During the early 90s, most special effects houses had to develop vast
clusters of rendering farms for their graphics pipelines.  A lot of the
studios hired scores of programmers to develop custom rendering pipeline
software just for this purpose.  They built clusters of hundreds to
thousands of rendering servers because they knew animated films would be
worth billions of dollars.

My friend Herman was one such pioneer... he joined Dreamworks at the start,
they went from 400 servers to now over thousands in their internal rendering
farm.   The OS of choice was Linux obviously due to licensing pricing, this
is one such example where cost of ownership is retarded low compared to M$.

-DK

On Sat, Jan 2, 2010 at 3:10 AM, Roger E. Rustad, Jr. <[email protected]
> wrote:

> On Sat, Jan 2, 2010 at 2:24 AM, Chris Penn <[email protected]> wrote:
>
>>
>> http://opendotdotdot.blogspot.com/2009/12/what-lies-at-heart-of-avatar.html
>>
>> "Operating System Linux
>> Oh, look: Linux.

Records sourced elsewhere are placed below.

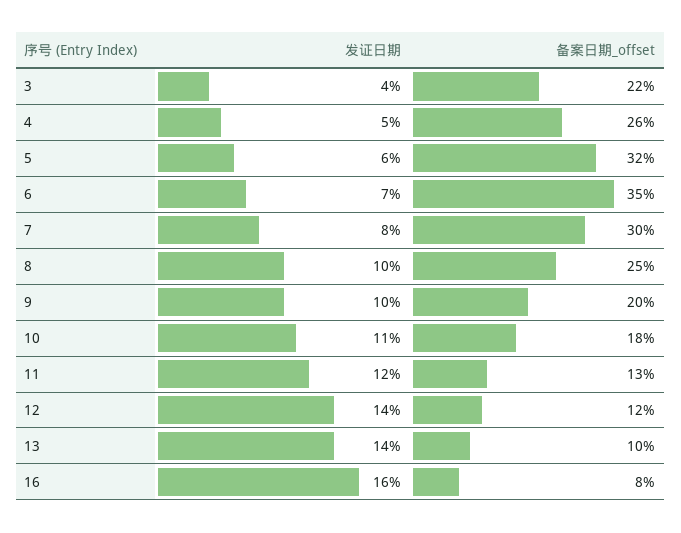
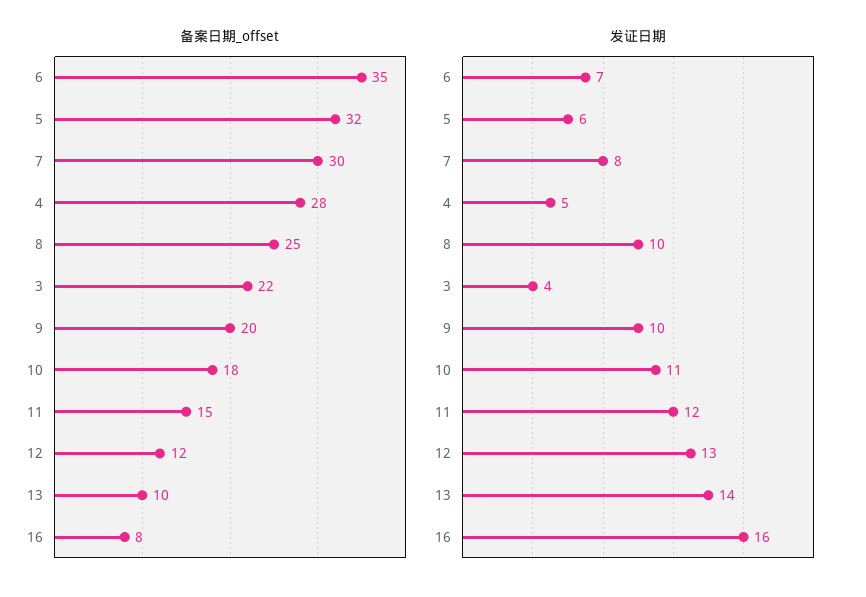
  {
    "发证日期": {
      "3": 4,
      "4": 5,
      "5": 6,
      "6": 7,
      "7": 8,
      "8": 10,
      "9": 10,
      "10": 11,
      "11": 12,
-     "12": 14,
+     "12": 13,
      "13": 14,
      "16": 16
    },
    "备案日期_offset": {
      "3": 22,
-     "4": 26,
+     "4": 28,
      "5": 32,
      "6": 35,
      "7": 30,
      "8": 25,
      "9": 20,
      "10": 18,
-     "11": 13,
+     "11": 15,
      "12": 12,
      "13": 10,
      "16": 8
    }
  }

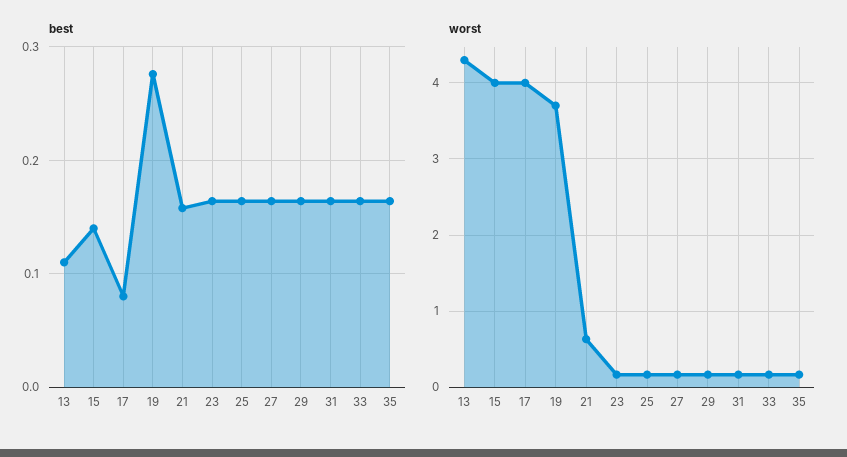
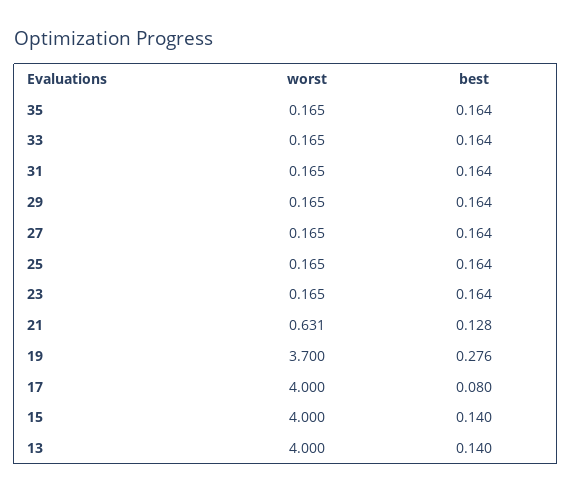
  {
    "best": {
-     "13": 0.11,
+     "13": 0.14,
      "15": 0.14,
      "17": 0.08,
      "19": 0.276,
-     "21": 0.16,
+     "21": 0.128,
      "23": 0.164,
      "25": 0.164,
      "27": 0.164,
      "29": 0.164,
      "31": 0.164,
      "33": 0.164,
      "35": 0.164
    },
    "worst": {
-     "13": 4.3,
+     "13": 4,
      "15": 4,
      "17": 4,
      "19": 3.7,
      "21": 0.631,
      "23": 0.165,
      "25": 0.165,
      "27": 0.165,
      "29": 0.165,
      "31": 0.165,
      "33": 0.165,
      "35": 0.165
    }
  }

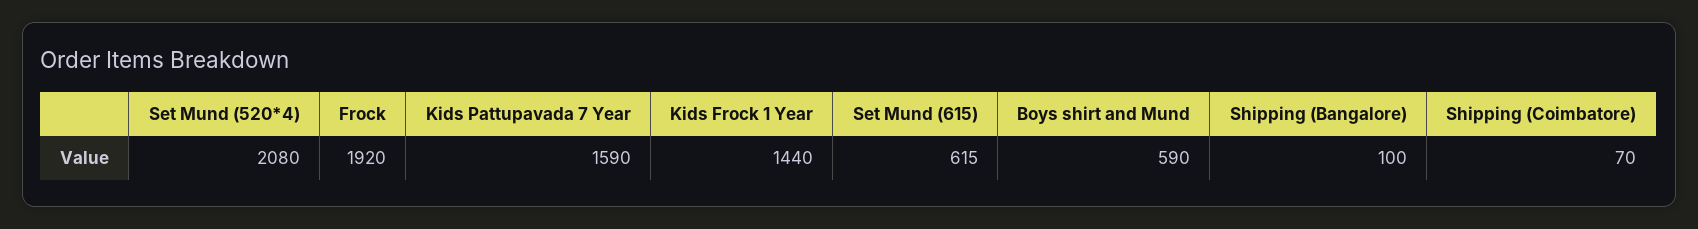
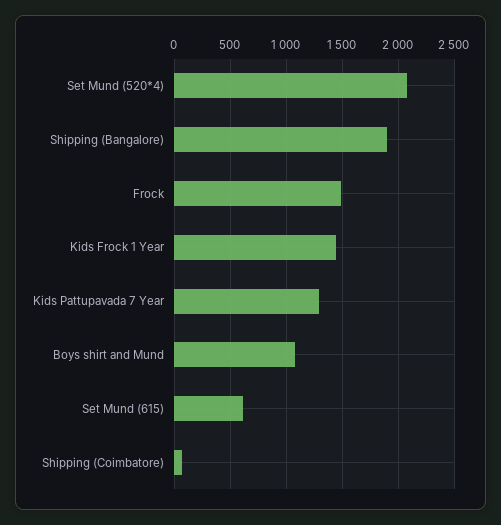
  {
    "Set Mund (520*4)": 2080,
-   "Frock": 1920,
+   "Frock": 1500,
-   "Kids Pattupavada 7 Year": 1590,
+   "Kids Pattupavada 7 Year": 1300,
    "Kids Frock 1 Year": 1440,
    "Set Mund (615)": 615,
-   "Boys shirt and Mund": 590,
+   "Boys shirt and Mund": 1100,
-   "Shipping (Bangalore)": 100,
+   "Shipping (Bangalore)": 1900,
    "Shipping (Coimbatore)": 70
  }

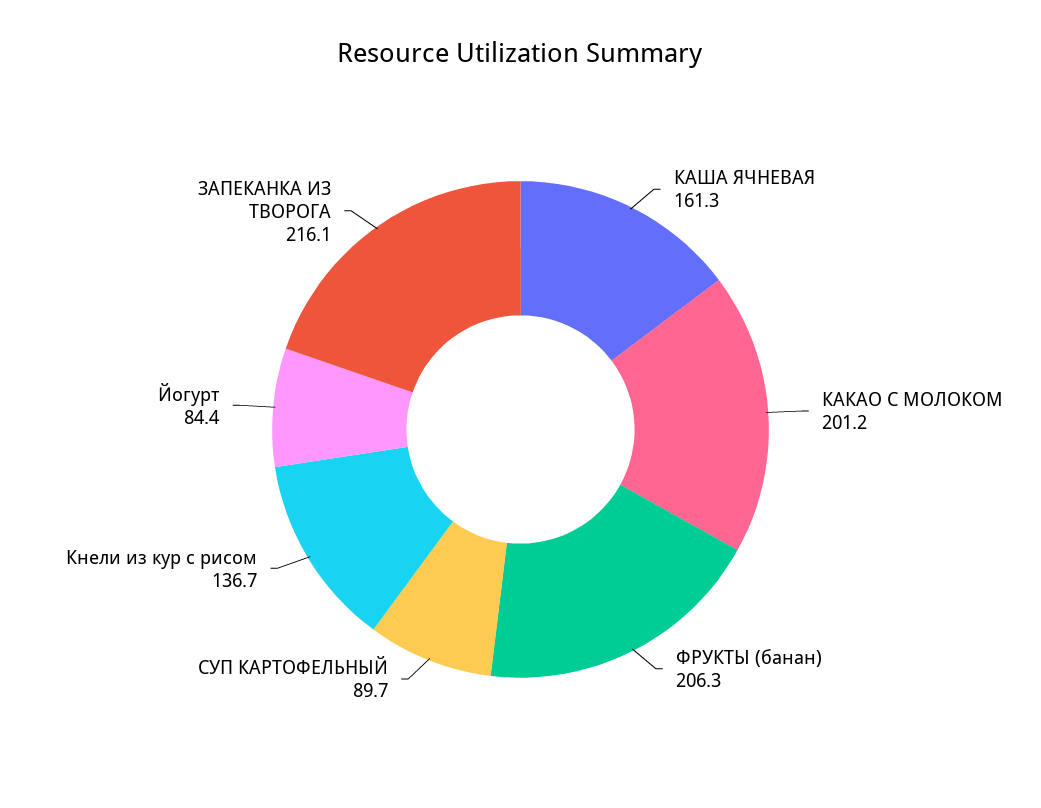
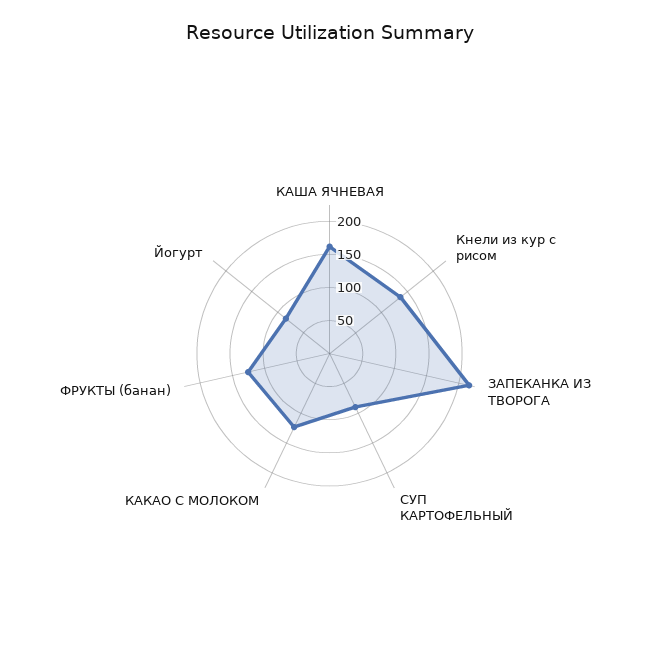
  {
    "КАША ЯЧНЕВАЯ": 161.3,
-   "КАКАО С МОЛОКОМ": 201.2,
+   "КАКАО С МОЛОКОМ": 125,
-   "ФРУКТЫ (банан)": 206.3,
+   "ФРУКТЫ (банан)": 125,
    "СУП КАРТОФЕЛЬНЫЙ": 89.7,
    "Кнели из кур с рисом": 136.7,
    "Йогурт": 84.4,
    "ЗАПЕКАНКА ИЗ ТВОРОГА": 216.1
  }

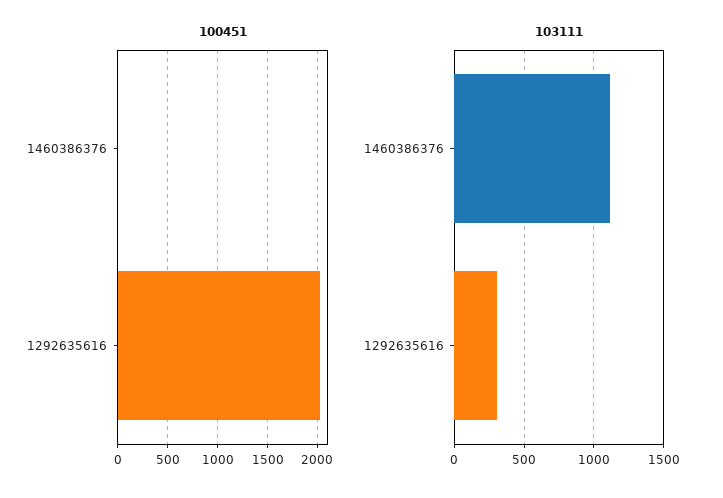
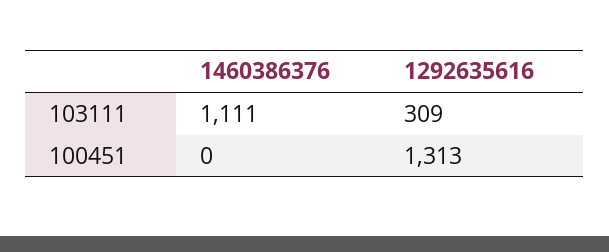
  {
    "100451": {
      "1460386376": 0,
-     "1292635616": 2000
+     "1292635616": 1313
    },
    "103111": {
      "1460386376": 1111,
      "1292635616": 309
    }
  }

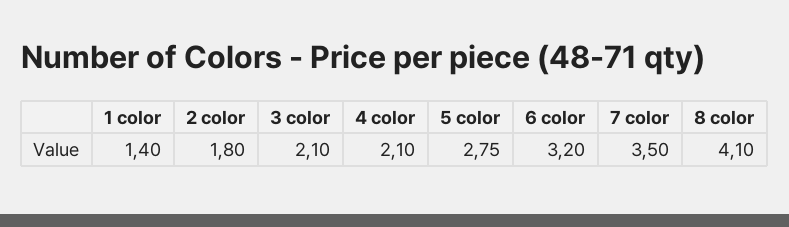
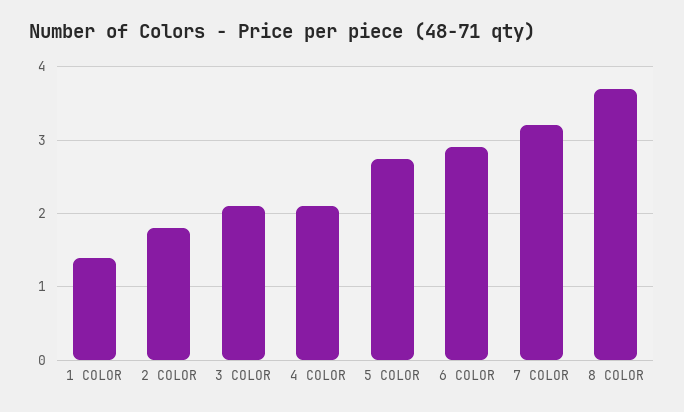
  {
    "1 color": 1.4,
    "2 color": 1.8,
    "3 color": 2.1,
    "4 color": 2.1,
    "5 color": 2.75,
-   "6 color": 3.2,
+   "6 color": 2.9,
-   "7 color": 3.5,
+   "7 color": 3.2,
-   "8 color": 4.1
+   "8 color": 3.7
  }

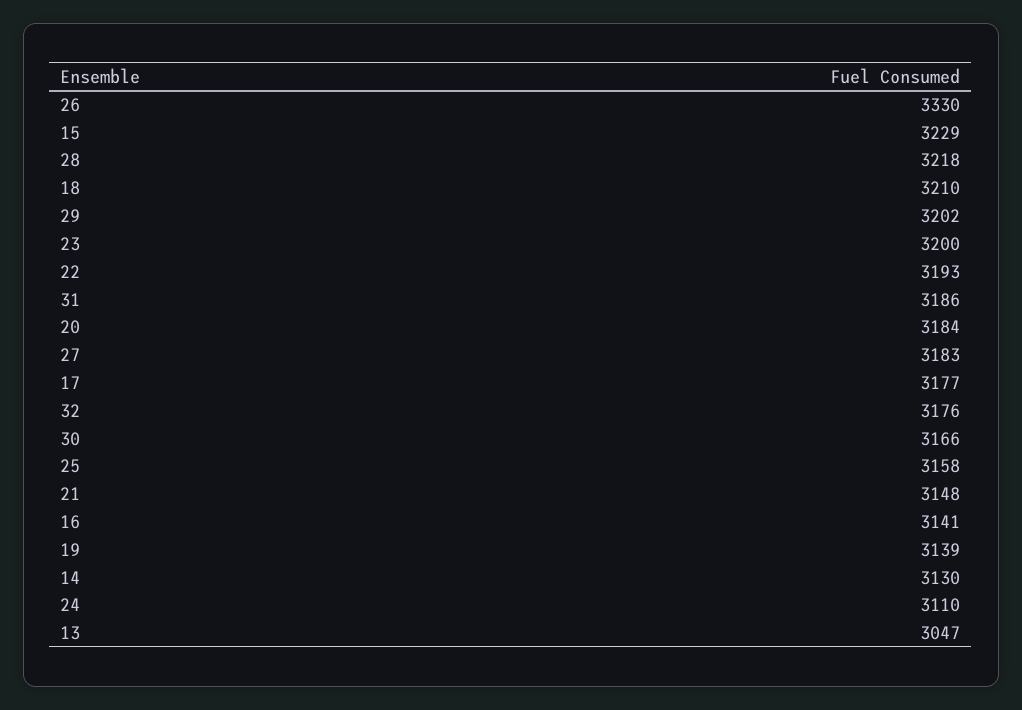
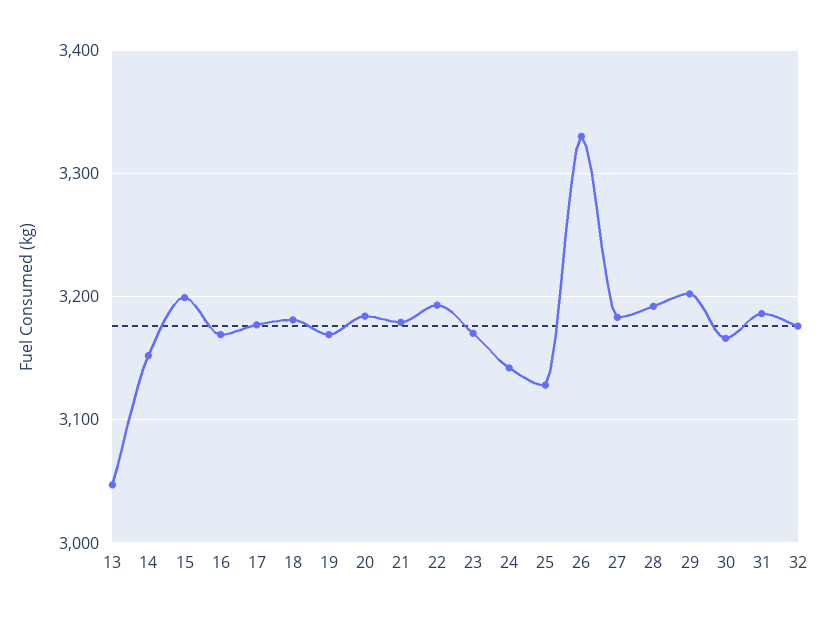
  {
    "26": 3330,
-   "15": 3229,
+   "15": 3200,
-   "28": 3218,
+   "28": 3190,
-   "18": 3210,
+   "18": 3180,
    "29": 3202,
-   "23": 3200,
+   "23": 3170,
    "22": 3193,
    "31": 3186,
    "20": 3184,
    "27": 3183,
    "17": 3177,
    "32": 3176,
    "30": 3166,
-   "25": 3158,
+   "25": 3130,
-   "21": 3148,
+   "21": 3180,
-   "16": 3141,
+   "16": 3170,
-   "19": 3139,
+   "19": 3170,
-   "14": 3130,
+   "14": 3150,
-   "24": 3110,
+   "24": 3140,
    "13": 3047
  }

Why am I not surprised...?"
>>
>
> A link deeper in the URL, you see this...
>
>
> http://www.datacenterknowledge.com/archives/2009/12/22/the-data-crunching-powerhouse-behind-avatar/
>
> Check out the amount of data that they were rendering:
>
> "For the last month or more of production those 40,000 processors were
> handling 7 or 8 gigabytes of data per second, running 24 hours a day. A
> final copy of *Avata*r equated to 17.28 gigabytes per minute of storage.
> For a 166 minute movie the rendering coordination was intense."